Margarita stood up from behind the table.
“You need to leave,” she said. She pointed at Alambra. “You and all your asshole loser friends. Don’t make me call security.”
It was like dropping a pebble into a pool, Jay thought. A stillness arose on the heels of her words, expanding from where she stood and spreading throughout the hall. Ramon and the others who were still on the stage turned to look in the direction of the merch table. Hector and Jay started to stand up. Alambra’s gaze slowly found Margarita’s face.
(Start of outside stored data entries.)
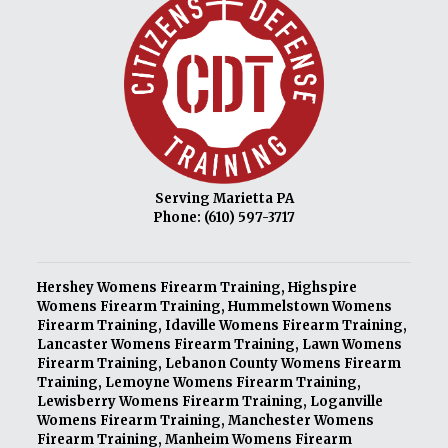
Serving Marietta PA
Phone:
(610) 597-3717
Hershey Womens Firearm Training
,
Highspire
Womens Firearm Training
,
Hummelstown Womens
Firearm Training
,
Idaville Womens Firearm Training
,
Lancaster Womens Firearm Training
,
Lawn Womens
Firearm Training
,
Lebanon County Womens Firearm
Training
,
Lemoyne Womens Firearm Training
,
Lewisberry Womens Firearm Training
,
Loganville
Womens Firearm Training
,
Manchester Womens
Firearm Training
,
Manheim Womens Firearm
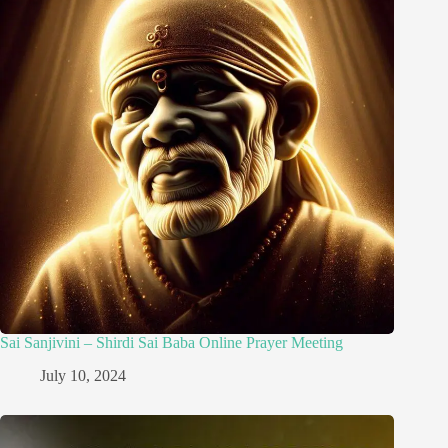
Sai Sanjivini – Shirdi Sai Baba Online Prayer Meeting
July 10, 2024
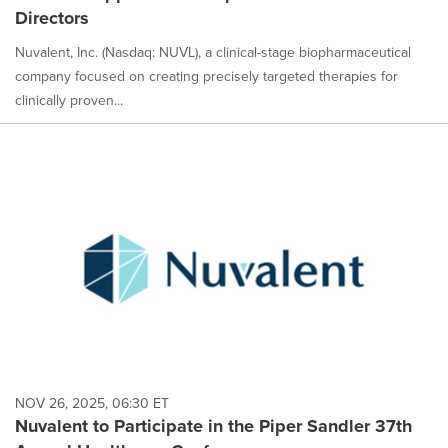
Directors
Nuvalent, Inc. (Nasdaq: NUVL), a clinical-stage biopharmaceutical
company focused on creating precisely targeted therapies for
clinically proven...
NOV 26, 2025, 06:30 ET
Nuvalent to Participate in the Piper Sandler 37th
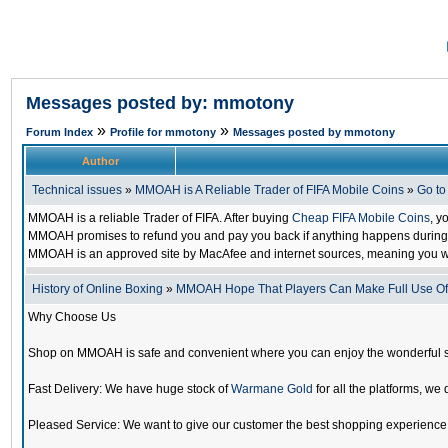
Messages posted by: mmotony
»
»
Forum Index
Profile for mmotony
Messages posted by mmotony
Author
Technical issues
»
MMOAH is A Reliable Trader of FIFA Mobile Coins
»
Go t
MMOAH is a reliable Trader of FIFA. After buying
Cheap FIFA Mobile Coins
, y
MMOAH promises to refund you and pay you back if anything happens during the
MMOAH is an approved site by MacAfee and internet sources, meaning you w
History of Online Boxing
»
MMOAH Hope That Players Can Make Full Use O
Why Choose Us
Shop on MMOAH is safe and convenient where you can enjoy the wonderful 
Fast Delivery: We have huge stock of
Warmane Gold
for all the platforms, we 
Pleased Service: We want to give our customer the best shopping experience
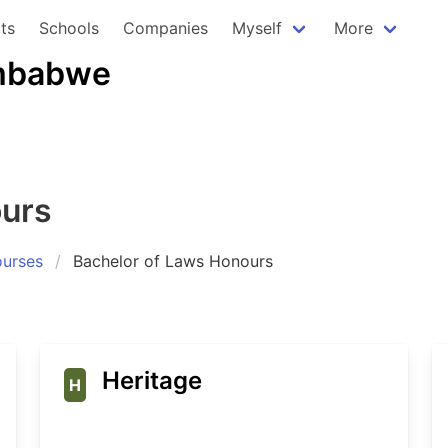
ts
Schools
Companies
Myself
More
imbabwe
ours
urses
Bachelor of Laws Honours
Heritage
H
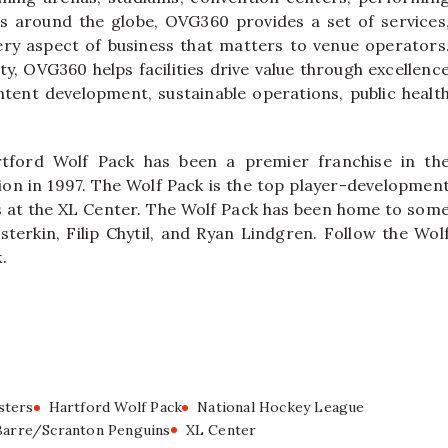
airs around the globe, OVG360 provides a set of services
ery aspect of business that matters to venue operators
ty, OVG360 helps facilities drive value through excellenc
ntent development, sustainable operations, public healt
tford Wolf Pack has been a premier franchise in th
on in 1997. The Wolf Pack is the top player-developmen
ys at the XL Center. The Wolf Pack has been home to som
sterkin, Filip Chytil, and Ryan Lindgren. Follow the Wol
.
sters
Hartford Wolf Pack
National Hockey League
Barre/Scranton Penguins
XL Center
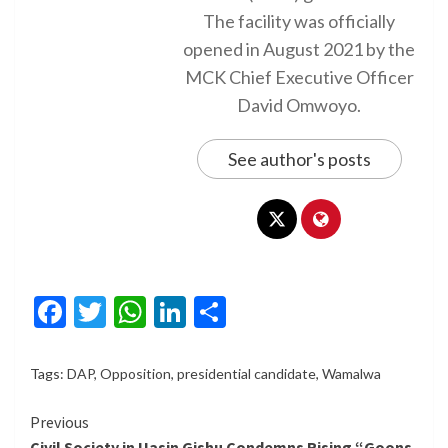
The facility was officially
opened in August 2021 by the
MCK Chief Executive Officer
David Omwoyo.
See author's posts
Facebook
Twitter
WhatsApp
LinkedIn
Share
Tags:
DAP
,
Opposition
,
presidential candidate
,
Wamalwa
Continue
Previous
Civil Society in Uasin Gishu Condemns Rising “Goons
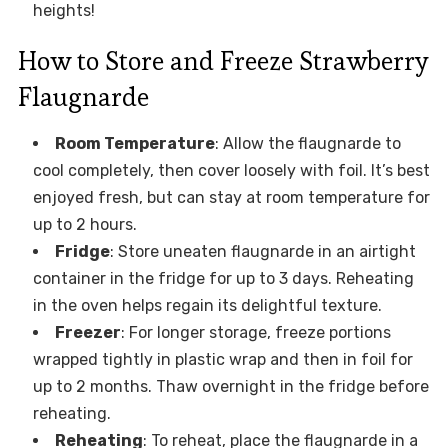
heights!
How to Store and Freeze Strawberry
Flaugnarde
Room Temperature
: Allow the flaugnarde to
cool completely, then cover loosely with foil. It’s best
enjoyed fresh, but can stay at room temperature for
up to 2 hours.
Fridge
: Store uneaten flaugnarde in an airtight
container in the fridge for up to 3 days. Reheating
in the oven helps regain its delightful texture.
Freezer
: For longer storage, freeze portions
wrapped tightly in plastic wrap and then in foil for
up to 2 months. Thaw overnight in the fridge before
reheating.
Reheating
: To reheat, place the flaugnarde in a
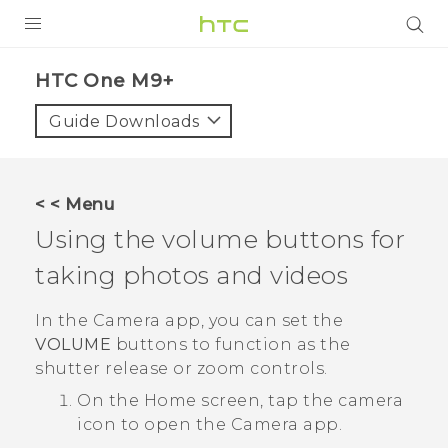
PRODUCTS
HTC One M9+‎
VIVE
Guide Downloads
G REIGNS
SMARTPHONES
< < Menu
VIVERSE
Using the volume buttons for
taking photos and videos
APPS
STORE
In the
Camera
app, you can set the
VOLUME
buttons to function as the
SUPPORT
shutter release or zoom controls.
On the
Home
screen, tap the camera
icon to open the
Camera
app.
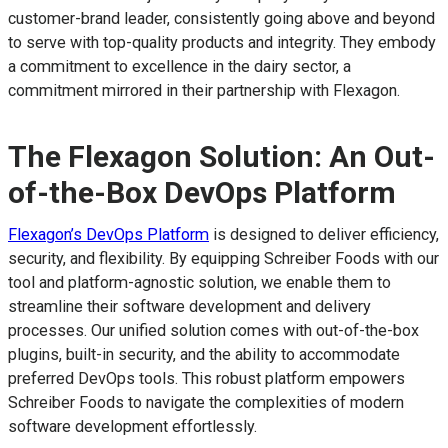
customer-brand leader, consistently going above and beyond
to serve with top-quality products and integrity. They embody
a commitment to excellence in the dairy sector, a
commitment mirrored in their partnership with Flexagon.
The Flexagon Solution: An Out-
of-the-Box DevOps Platform
Flexagon’s DevOps Platform
is designed to deliver efficiency,
security, and flexibility. By equipping Schreiber Foods with our
tool and platform-agnostic solution, we enable them to
streamline their software development and delivery
processes. Our unified solution comes with out-of-the-box
plugins, built-in security, and the ability to accommodate
preferred DevOps tools. This robust platform empowers
Schreiber Foods to navigate the complexities of modern
software development effortlessly.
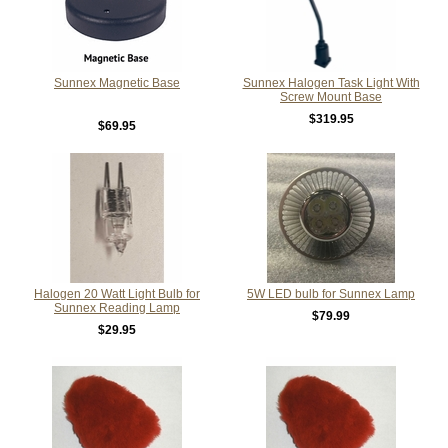
Sunnex Magnetic Base
Sunnex Halogen Task Light With
Screw Mount Base
$319.95
$69.95
Halogen 20 Watt Light Bulb for
5W LED bulb for Sunnex Lamp
Sunnex Reading Lamp
$79.99
$29.95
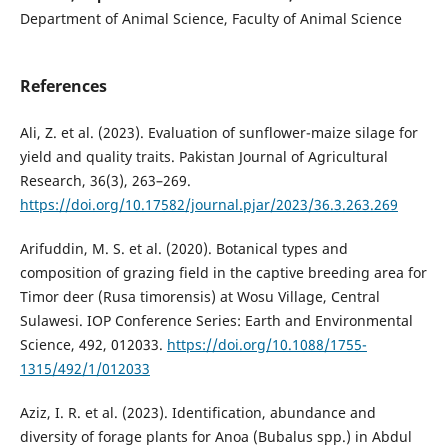
Department of Animal Science, Faculty of Animal Science
References
Ali, Z. et al. (2023). Evaluation of sunflower-maize silage for
yield and quality traits. Pakistan Journal of Agricultural
Research, 36(3), 263–269.
https://doi.org/10.17582/journal.pjar/2023/36.3.263.269
Arifuddin, M. S. et al. (2020). Botanical types and
composition of grazing field in the captive breeding area for
Timor deer (Rusa timorensis) at Wosu Village, Central
Sulawesi. IOP Conference Series: Earth and Environmental
Science, 492, 012033.
https://doi.org/10.1088/1755-
1315/492/1/012033
Aziz, I. R. et al. (2023). Identification, abundance and
diversity of forage plants for Anoa (Bubalus spp.) in Abdul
Jay was so mesmerized by the dark anger flooding the gangbanger’s features that he never saw the knife appear. He wasn’t even aware that anyone was in danger until Alambra’s arm shot across the table and he buried the blade in Margarita’s chest.
“No!”
he heard Anna scream from the stage.
Cries of shock and alarm rose up all around them.
Alambra pulled the knife free and blood flowered on Margarita’s T-shirt.
Margarita’s eyes went wide from shock. Her mouth opened, but no sound came out and her legs gave way. As she began to crumple, Hector lunged for her.
“Who’s the piece of shit now, bitch?” Alambra asked.
Margarita slumped in Hector’s arms. Her blood was all over him now, too. Jay clenched his fists, so tightly his nails dug half-moons into his palms. He turned back to find the gangbanger grinning, and the controlled calm he’d developed from years of training with Paupau disappeared as though it had never been.